> [Assigned task 1]: According to the passage on manic depression and creativity, which two conditions does the book leave out?
> [Assigned task 2]: Duplicate everything in the passage on manic depression and creativity from "One of the foremost" down to "and Virginia Woolf.".

> [Supplied passage]:
Study of manic depression and inspiration that for many will be a
hard read but that makes its points convincingly - if only
fragmentarily - chapter by chapter. The relation between madness
and genius is a fascinating subject, and Jamison (Psychiatry/Johns
Hopkins University School of Medicine) has a rich lode of firsthand
observers to quote from: Byron, Coleridge, van Gogh, Robert Lowell,
John Berryman, Sylvia Plath, Theodore Roethke, Virginia Woolf, and
many more, all of whom offer spellbinding words about their bouts
with manic depression (paranoia and schizophrenia aren't covered).
The basic argument here is "not that all writers and artists are
depressed, suicidal, or manic. It is, rather, that a greatly
disproportionate number of them are; that the manic-depressive and
artistic temperaments are, in many ways, overlapping ones; and that
the two temperaments are causally related to one another."
Genealogical studies of famed manic depressives show a definite
genetic linkage, which is complemented by a seasonal one: Jamison
includes seasonal tables of mood disorders, fluctuating
productivity ("winter depression...summer hypomanias"), and peak
times for suicide. Lithium and newer drugs, she explains, often
dampen creative highs while relieving victims of turmoil and
suicidal lows, but calm periods at optimum serum blood levels may
allow longer, more productive periods of creativity. Some
sufferers, however, choose to go with the lows for the rewards of
the hypomanic state when it returns (hypomania is a middling state
that gives a rich lift before the hyperactivity of mania or the
colossal bleakness of melancholia). Jamison also finds a high
incidence of manic depression among substance abusers, although she
doesn't study the incidence of illness among abstinent drinkers or
drug-abusers. Clear writing and research, but heavily clinical.
(Kirkus Reviews)
The definitive work on the profound and surprising links between
manic-depression and creativity, from the bestselling psychologist
of bipolar disorders who wrote "An Unquiet Mind."
One of the foremost psychologists in America, "Kay Jamison is
plainly among the few who have a profound understanding of the
relationship that exists between art and madness" (William Styron).
The anguished and volatile intensity associated with the artistic
temperament was once thought to be a symptom of genius or
eccentricity peculiar to artists, writers, and musicians. Her work,
based on her study as a clinical psychologist and researcher in
mood disorders, reveals that many artists subject to exalted highs
and despairing lows were in fact engaged in a struggle with
clinically identifiable manic-depressive illness.
Jamison presents proof of the biological foundations of this
disease and applies what is known about the illness to the lives
and works of some of the world's greatest artists including Lord
Byron, Vincent Van Gogh, and Virginia Woolf.

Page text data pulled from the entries
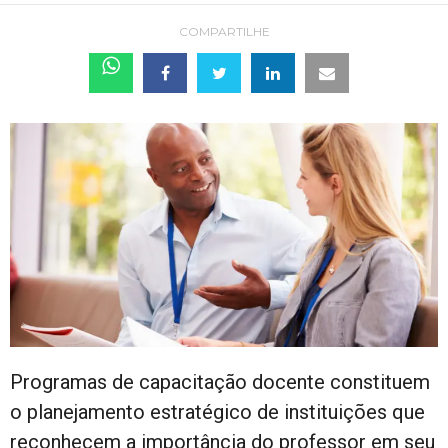
COMPARTILHE
Programas de capacitação docente constituem
o planejamento estratégico de instituições que
reconhecem a importância do professor em seu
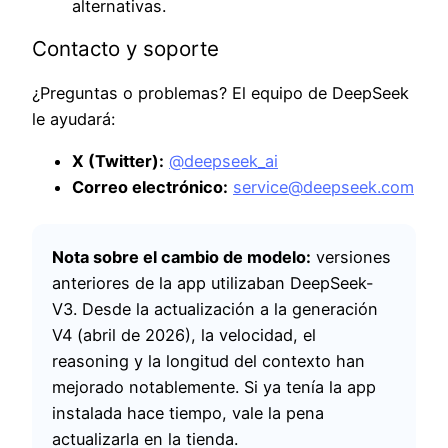
alternativas.
Contacto y soporte
¿Preguntas o problemas? El equipo de DeepSeek
le ayudará:
X (Twitter):
@deepseek_ai
Correo electrónico:
service@deepseek.com
Nota sobre el cambio de modelo:
versiones
anteriores de la app utilizaban DeepSeek-
V3. Desde la actualización a la generación
V4 (abril de 2026), la velocidad, el
reasoning y la longitud del contexto han
mejorado notablemente. Si ya tenía la app
instalada hace tiempo, vale la pena
actualizarla en la tienda.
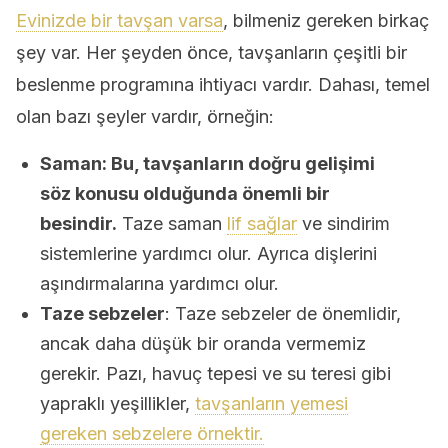
Evinizde bir tavşan varsa
, bilmeniz gereken birkaç
şey var. Her şeyden önce, tavşanların çeşitli bir
beslenme programına ihtiyacı vardır. Dahası, temel
olan bazı şeyler vardır, örneğin:
Saman: Bu, tavşanların doğru gelişimi
söz konusu olduğunda önemli bir
besindir.
Taze saman
lif sağlar
ve sindirim
sistemlerine yardımcı olur. Ayrıca dişlerini
aşındırmalarına yardımcı olur.
Taze sebzeler
: Taze sebzeler de önemlidir,
ancak daha düşük bir oranda vermemiz
gerekir. Pazı, havuç tepesi ve su teresi gibi
yapraklı yeşillikler,
tavşanların yemesi
gereken sebzelere örnektir.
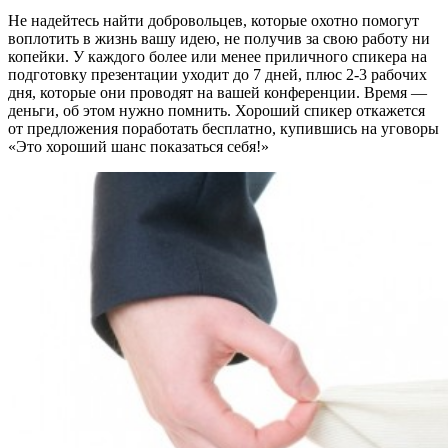
Не надейтесь найти добровольцев, которые охотно помогут
воплотить в жизнь вашу идею, не получив за свою работу ни
копейки. У каждого более или менее приличного спикера на
подготовку презентации уходит до 7 дней, плюс 2-3 рабочих
дня, которые они проводят на вашей конференции. Время —
деньги, об этом нужно помнить. Хороший спикер откажется
от предложения поработать бесплатно, купившись на уговоры
«Это хороший шанс показаться себя!»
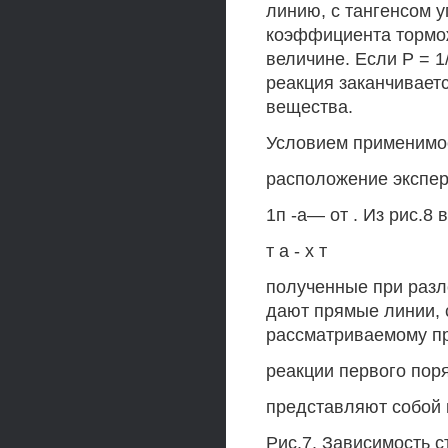
линию, с тангенсом 
коэффициента торможе
величине. Если Р = 1/
реакция заканчивает
вещества.
Условием применимос
расположение экспер
1п -а— от . Из рис.8
т а - х т
полученные при разл
дают прямые линии, 
рассматриваемому пр
реакции первого пор
представляют собой к
Рис.7. Зависимость с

> [Task answer 1]: Paranoia and schizophrenia.

> [Task answer 2]:
One of the foremost psychologists in America, "Kay Jamison is
plainly among the few who have a profound understanding of the
relationship that exists between art and madness" (William Styron).
The anguished and volatile intensity associated with the artistic
temperament was once thought to be a symptom of genius or
eccentricity peculiar to artists, writers, and musicians. Her work,
based on her study as a clinical psychologist and researcher in
mood disorders, reveals that many artists subject to exalted highs
and despairing lows were in fact engaged in a struggle with
clinically identifiable manic-depressive illness.
Jamison presents proof of the biological foundations of this
disease and applies what is known about the illness to the lives
and works of some of the world's greatest artists including Lord
Byron, Vincent Van Gogh, and Virginia Woolf.